To say that British Columbia apple growers had a challenging season would be an understatement.
“We’ve seen hail—lots of hail—and through the summer, we saw cloudy, rainy weather. And to top the year off, we just had an early freeze with lots of snow and it’s all putting additional challenges in front of our growers,” says Warren Sarafinchan, chief executive officer with the BC Tree Fruits Cooperative based in Kelowna, BC.
He notes that when the freeze did come into the region on the third week of October, the majority of the apple crop was off the trees. “We had some left on the trees and we’re working with our growers to maximize the value of that crop on the trees,” adds Sarafinchan. Part of what’s being determined is likely what percentage of the crop is salvageable for by-products such as juice.
Bins loading in the snow in BC.
Overall, the crop size looks relative to last year. “But all packers right now are working to deal with fruit that was impacted by the recent weather,” says Sarafinchan.
Multiple labor issues
Also factoring into this are labor issues which carried over from BC’s cherry season. BC has a unique combination of three sources of labor generally: foreign temporary workers from countries such as Mexico and the Caribbean; workers from other provinces such as Quebec; and then international backpackers. But this year, a myriad of COVID-19 related problems complicated the arrivals of all of those sources of labor from challenges and significant delays bringing in workers from other countries to the unknown about interprovincial and international travel hindering the remaining two labor sources. Glen Lucas, general manager of the Kelowna, BC-based B.C. Fruit Growers’ Association estimates that normally labor sits at approximately 7,000 workers but for 2020, BC saw only approximately 3, 300 workers.

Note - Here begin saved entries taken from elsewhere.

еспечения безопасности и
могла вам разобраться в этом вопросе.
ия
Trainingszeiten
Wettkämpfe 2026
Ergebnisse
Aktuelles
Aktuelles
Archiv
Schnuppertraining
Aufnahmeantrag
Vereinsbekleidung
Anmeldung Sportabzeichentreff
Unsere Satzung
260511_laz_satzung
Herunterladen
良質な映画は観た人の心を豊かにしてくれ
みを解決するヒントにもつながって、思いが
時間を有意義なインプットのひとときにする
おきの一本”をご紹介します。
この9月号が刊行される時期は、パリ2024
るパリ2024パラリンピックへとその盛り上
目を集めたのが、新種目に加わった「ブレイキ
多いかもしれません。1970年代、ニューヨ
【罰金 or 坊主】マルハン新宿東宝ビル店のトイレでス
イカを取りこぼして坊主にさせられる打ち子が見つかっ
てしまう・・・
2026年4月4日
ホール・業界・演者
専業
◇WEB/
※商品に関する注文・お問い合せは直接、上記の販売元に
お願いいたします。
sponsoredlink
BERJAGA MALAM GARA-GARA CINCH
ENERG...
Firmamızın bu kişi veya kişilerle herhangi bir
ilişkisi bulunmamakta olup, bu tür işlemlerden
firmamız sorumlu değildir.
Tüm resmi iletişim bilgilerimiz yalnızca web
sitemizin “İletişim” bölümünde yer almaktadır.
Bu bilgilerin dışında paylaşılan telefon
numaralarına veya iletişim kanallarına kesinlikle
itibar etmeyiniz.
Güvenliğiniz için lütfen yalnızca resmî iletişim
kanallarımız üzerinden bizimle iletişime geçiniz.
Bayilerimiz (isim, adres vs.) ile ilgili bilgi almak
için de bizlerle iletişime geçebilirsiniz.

However, the labor issues hit apple growers harder than the cherry growers who tend to kick off the BC tree fruit growing season. For one thing, the lack of labor labour delayed harvest of the apple crop which left it susceptible to bad weather. “Also, the cherry crop was lighter so having fewer workers provided a balance. They were scrambling but my sense is that most cherry growers got through,” says Lucas.
Fallen apples after the storm.
In fact, the lack of labor was so dire at times it forced growers to come up with alternatives. “I’ve talked to a number of growers and one in particular had to take his kids out of school and they were all picking apples and his wife was managing the irrigation lines,” says Sarafinchan. “Families have to work differently to get the crop off and it’s a real testament to the grower families that we have in the region.”

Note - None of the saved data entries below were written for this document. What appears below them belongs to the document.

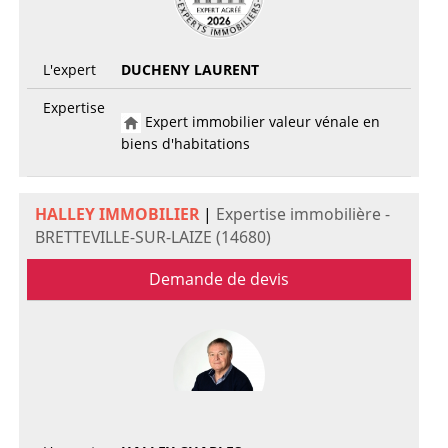
L'expert
DUCHENY LAURENT
Expertise
Expert immobilier valeur vénale en
biens d'habitations
HALLEY IMMOBILIER
|
Expertise immobilière -
BRETTEVILLE-SUR-LAIZE (14680)
Demande de devis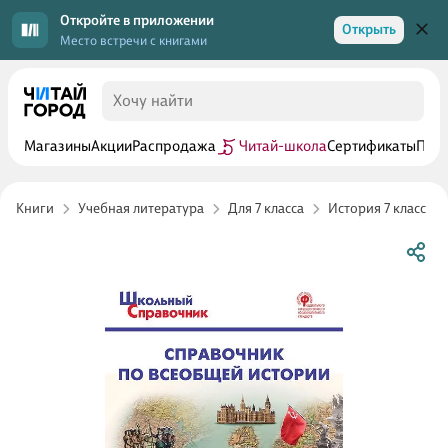
Откройте в приложении
Открыть
Место встречи с книгами
Магазины
Акции
Распродажа
Читай-школа
Сертификаты
Прог
Книги
Учебная литература
Для 7 класса
История 7 класс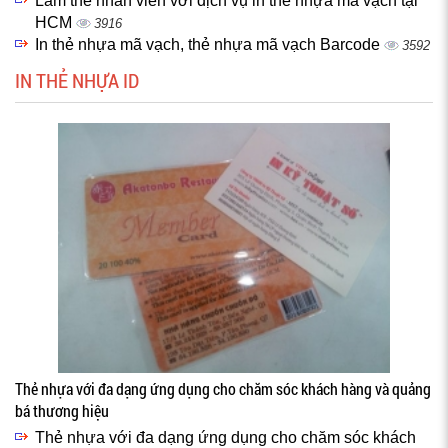
Làm thẻ nhân viên với dịch vụ in thẻ nhựa mã vạch tại
HCM
3916
In thẻ nhựa mã vạch, thẻ nhựa mã vạch Barcode
3592
IN THẺ NHỰA ID
Thẻ nhựa với đa dạng ứng dụng cho chăm sóc khách hàng và quảng
bá thương hiệu
Thẻ nhựa với đa dạng ứng dụng cho chăm sóc khách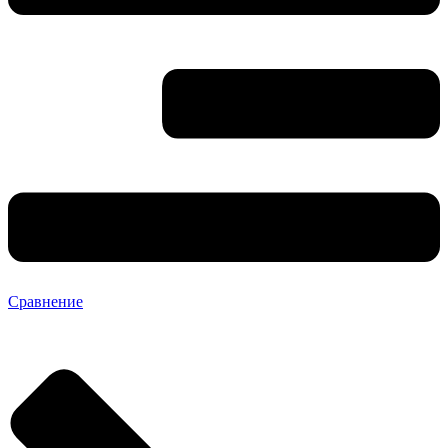
Сравнение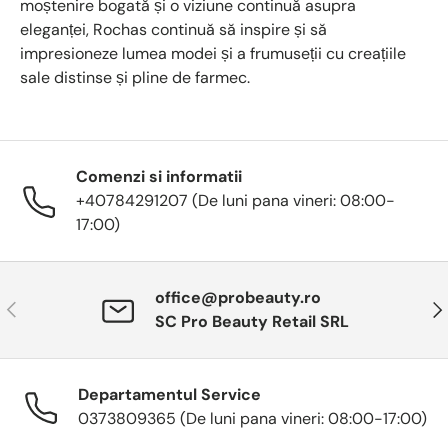
moștenire bogată și o viziune continuă asupra
eleganței, Rochas continuă să inspire și să
impresioneze lumea modei și a frumuseții cu creațiile
sale distinse și pline de farmec.
Comenzi si informatii
+40784291207 (De luni pana vineri: 08:00-
17:00)
office@probeauty.ro
Anterior
Urm
SC Pro Beauty Retail SRL
Departamentul Service
0373809365 (De luni pana vineri: 08:00-17:00)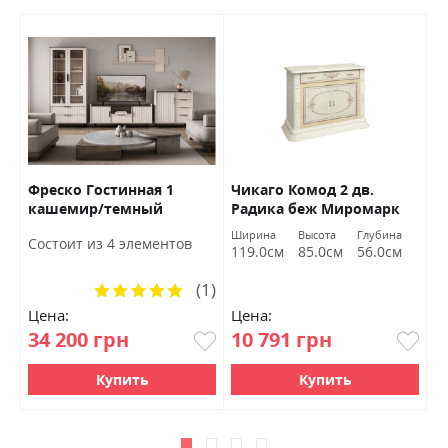
РВ
Фреско Гостинная 1
Чикаго Комод 2 дв.
В
кашемир/темный
Радика беж Миромарк
Х
мармур БРВ Украина
Ширина
Высота
Глубина
Ш
Состоит из 4 элементов
119.0см
85.0см
56.0см
8
(1)
Рейтинг:
100%
Цена:
Цена:
Ц
34 200 грн
10 791 грн
7
Купить
Купить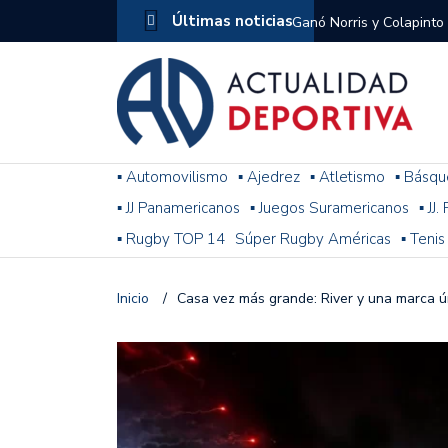
Últimas noticias
Ganó Norris y Colapinto
1
El penal de Barracas Cen
Monumental
Se jugó una nueva fecha
▪ Automovilismo
▪ Ajedrez
▪ Atletismo
▪ Básqu
▪ JJ Panamericanos
▪ Juegos Suramericanos
▪ JJ
Arrancó el Torneo Claus
▪ Rugby TOP 14
Súper Rugby Américas
▪ Tenis
Franco Colapinto giró si
Gran Premio de Hungría
Inicio
/
Casa vez más grande: River y una marca 
F1: tras las sanciones y
Racing le ganó a Gimnasi
omitió un penal de Sosa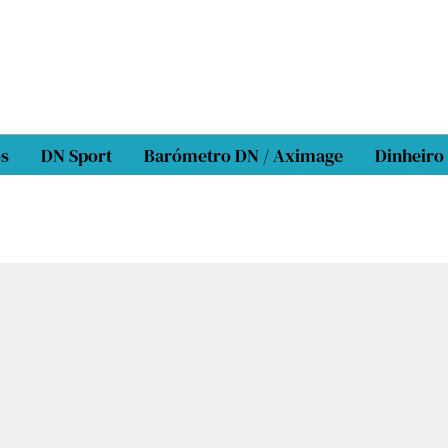
os
DN Sport
Barómetro DN / Aximage
Dinheiro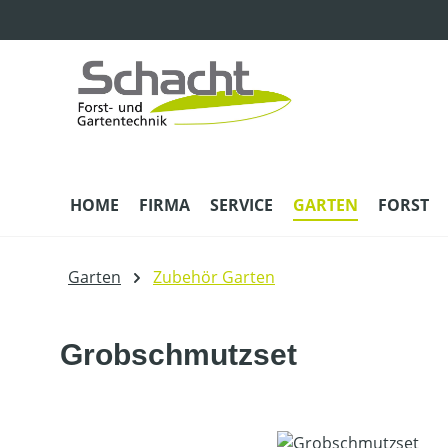
m Hauptinhalt springen
Zur Suche springen
Zur Hauptnavigation springen
HOME
FIRMA
SERVICE
GARTEN
FORST
Garten
Zubehör Garten
Grobschmutzset
Bildergalerie überspringen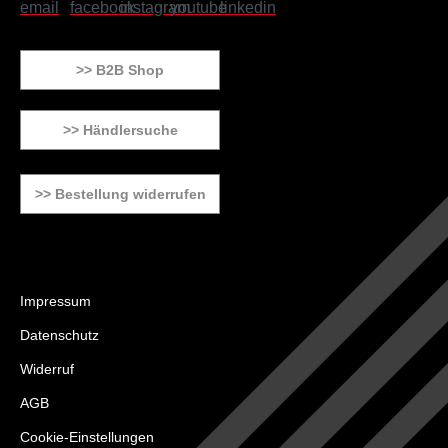
>> B2B Shop
>> Händlersuche
>> Bestellung widerrufen
Impressum
Datenschutz
Widerruf
AGB
Cookie-Einstellungen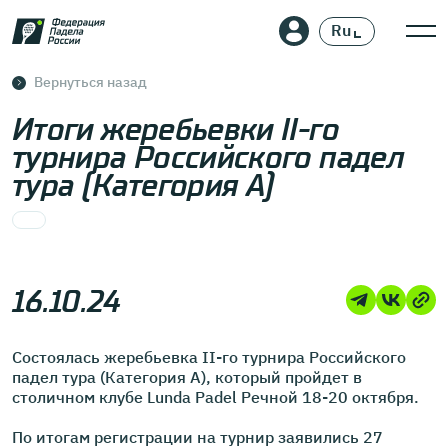
Ru
En
Вернуться назад
Итоги жеребьевки II-го
турнира Российского падел
тура (Категория А)
16.10.24
Состоялась жеребьевка II-го турнира Российского
падел тура (Категория А), который пройдет в
столичном клубе Lunda Padel Речной 18-20 октября.
По итогам регистрации на турнир заявились 27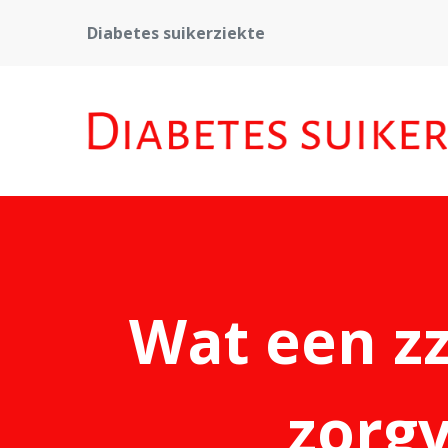
Diabetes suikerziekte
Wat een zz
zorgv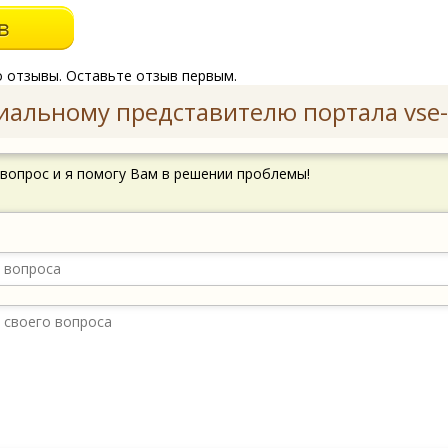
о отзывы. Оставьте отзыв первым.
иальному представителю портала vse-
 вопрос и я помогу Вам в решении проблемы!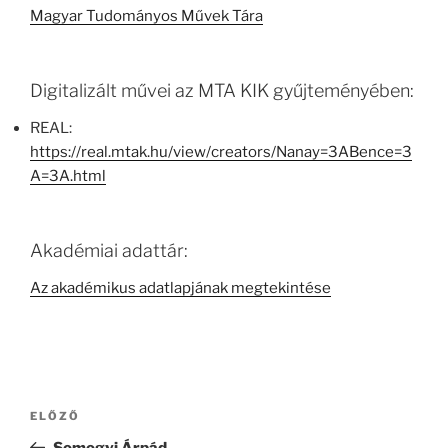
Magyar Tudományos Művek Tára
Digitalizált művei az MTA KIK gyűjteményében:
REAL:
https://real.mtak.hu/view/creators/Nanay=3ABence=3
A=3A.html
Akadémiai adattár:
Az akadémikus adatlapjának megtekintése
Bejegyzés
Korábbi
ELŐZŐ
navigáció
bejegyzés
Somogyi Árpád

All of this is happening on top of the pre-COVID-19 challenges BC apple growers have also long been seeing. “We had a long-term trend where we saw slight reductions in apple acreage every year.

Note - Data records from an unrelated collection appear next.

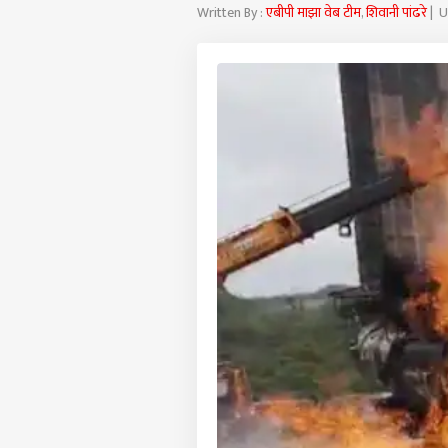
Written By :
एबीपी माझा वेब टीम
,
शिवानी पांढरे
| U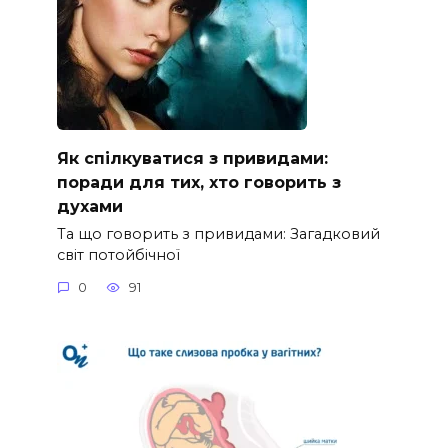
Як спілкуватися з привидами:
поради для тих, хто говорить з
духами
Та що говорить з привидами: Загадковий
світ потойбічної
0
91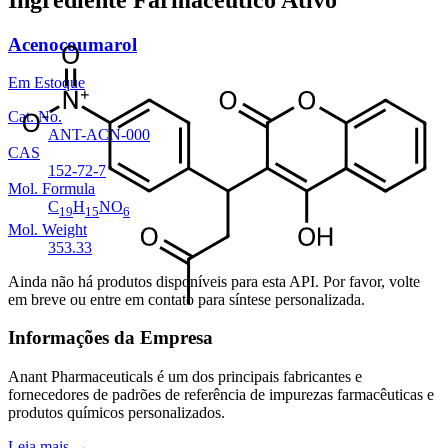
Acenocoumarol
Em Estoque
Cat. No.
ANT-ACN-000
CAS
152-72-7
Mol. Formula
C
H
NO
19
15
6
Mol. Weight
353.33
Ainda não há produtos disponíveis para esta API. Por favor, volte
em breve ou entre em contato para síntese personalizada.
Informações da Empresa
Anant Pharmaceuticals é um dos principais fabricantes e
fornecedores de padrões de referência de impurezas farmacêuticas e
produtos químicos personalizados.
Leia mais
→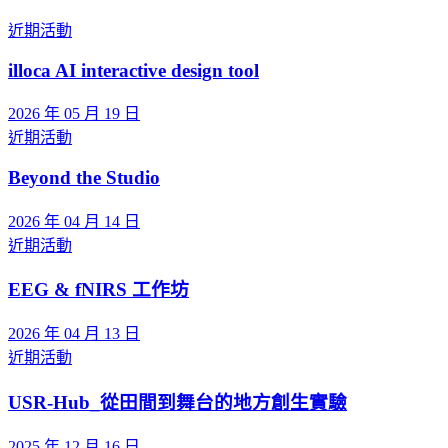
近期活動
illoca AI interactive design tool
2026 年 05 月 19 日
近期活動
Beyond the Studio
2026 年 04 月 14 日
近期活動
EEG & fNIRS 工作坊
2026 年 04 月 13 日
近期活動
USR-Hub_從田間到舞台的地方創生實驗
2025 年 12 月 16 日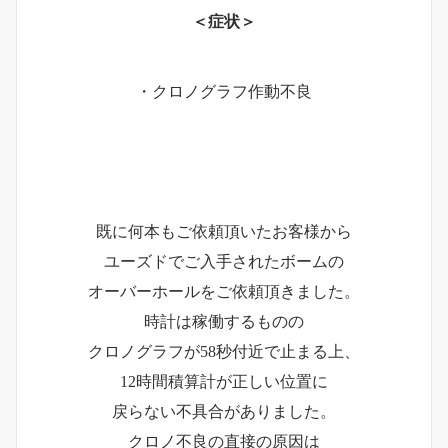
＜症状＞
・クロノグラフ作動不良
既に何本もご依頼頂いたお客様から
ユーズドでご入手されたボームの
オーバーホールをご依頼頂きました。
時計は稼働するものの
クロノグラフが58秒付近で止まる上、
12時間積算計が正しい位置に
戻らない不具合がありました。
クロノ不良の直接の原因は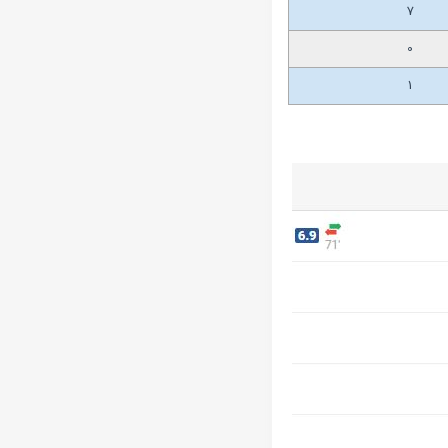
7
0
1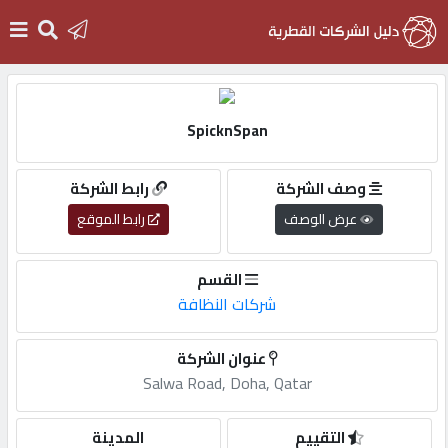
الرئيسية
SpicknSpan
دخول
وصف الشركة
رابط الشركة
عرض الوصف
رابط الموقع
التسجيل
القسم
English
شركات النظافة
عنوان الشركة
Salwa Road, Doha, Qatar
أضف
اعلانك
التقييم
المدينة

Production had been going down for the last 50 years,” says Lucas. “But that halted about five years ago and we levelled out and didn’t have as much fallen acreage three years in a row. But last year we saw that contraction again and that was before both COVID-19 and the freeze. So, we are concerned.”
What the industry would like to see is more support from likely the BC provincial government, one that just underwent an election which could delay movement on the issue. “We know in the U.S., apple growers received support—in Canadian terms it was $.7 cents/lb. And we have not received that. That was before the freeze. It’s very challenging times for apple growers,” says Lucas. That said, the industry says it has a good relationship with all levels of government and continue to work with them to find support for longer-term solutions.
So, what does this mean for next year’s season? “We’ve seen some apple growers move to other types of fruits such as cherries,” says Sarafinchan. “And I think the world apple market is trying to find itself and what the right level of production is. We’re like many packers around the world—we’re trying to figure out how to deal with those changing dynamics.”